Flight hardware for the inaugural launch of Falcon 9 rocket undergoing final integration in the hangar at SpaceX's Cape Canaveral launch site in Florida. Components include: Dragon spacecraft qualification unit (left), second stage with Merlin Vacuum engine (center), first stage with nine Merlin 1C engines (right).
The pieces are coming together for a new commercial rocket envisioned to send unmanned cargo ships to the International Space Station from a launch site in Florida.
Built by Space Exploration Technologies (SpaceX) of Hawthorne, Calif., the new Falcon 9 rocket is a two-stage booster designed to launch the company's Dragon spacecraft to orbit. It is the lynchpin rocket behind SpaceX's plan to launch cargo ships to the space station under a $1.6 billion contract with NASA.
The rocket is being assembled in Cape Canaveral, Fla., and SpaceX plans to launch the Falcon 9 on its maiden flight later this year from the Cape Canaveral Air Force Station.
The final delivery of Falcon 9 parts included the rocket's second stage, which successfully completed a full-duration test firing at the company's proving grounds in Texas in January. The test was the last hurdle for the upcoming demonstration launch.
"We expect to launch in one to three months after completing full vehicle integration," said Brian Mosdell, Director of Florida Launch Operations for SpaceX, in a Thursday update. "Our primary objective is a successful first launch and we are taking whatever time necessary to work through the data to our satisfaction before moving forward."
SpaceX is one of two companies contracted by NASA to provide commercial cargo shipments to the International Space Station.
Orbital Sciences, Corp., of Virginia, is building its own Cygnus vehicles and Taurus 2 rockets under a separate contract. Both companies had received seed money from NASA under its Commercial Orbital Transportation System (COTS) program aimed at spurring development of privately developed spacecraft.

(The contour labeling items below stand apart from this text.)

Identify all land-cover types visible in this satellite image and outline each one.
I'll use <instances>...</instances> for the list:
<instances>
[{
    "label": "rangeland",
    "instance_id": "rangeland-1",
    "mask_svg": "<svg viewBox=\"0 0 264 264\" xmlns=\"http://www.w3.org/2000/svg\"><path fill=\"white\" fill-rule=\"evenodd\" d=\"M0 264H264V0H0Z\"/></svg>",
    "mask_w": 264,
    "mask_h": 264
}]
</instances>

Under the NASA?s new space plan, which nixed the Constellation program building its next generation spaceships to send astronauts back to the moon, commercial spacecraft will receive more attention as the best option for future human spaceflight. The agency?s 2011 budget request includes setting aside $6 billion over the next five years to spur commercial spacecraft development.
Earlier this month, NASA also doled out a total $50 million in awards to support the commercial spaceflight efforts of five other American companies, not including SpaceX and Orbital Sciences.
Following full vehicle integration, SpaceX will conduct a static firing to demonstrate flight readiness and confirm operation of ground control systems in preparation for actual launch.
The Falcon 9 rocket stands 180 feet (55 meters) tall and is the launch vehicle developed by SpaceX. The first, the smaller Falcon 1, made its first successful launch in 2008 and delivered its first commercial payload ? a Malaysian communication satellite ? into orbit last year.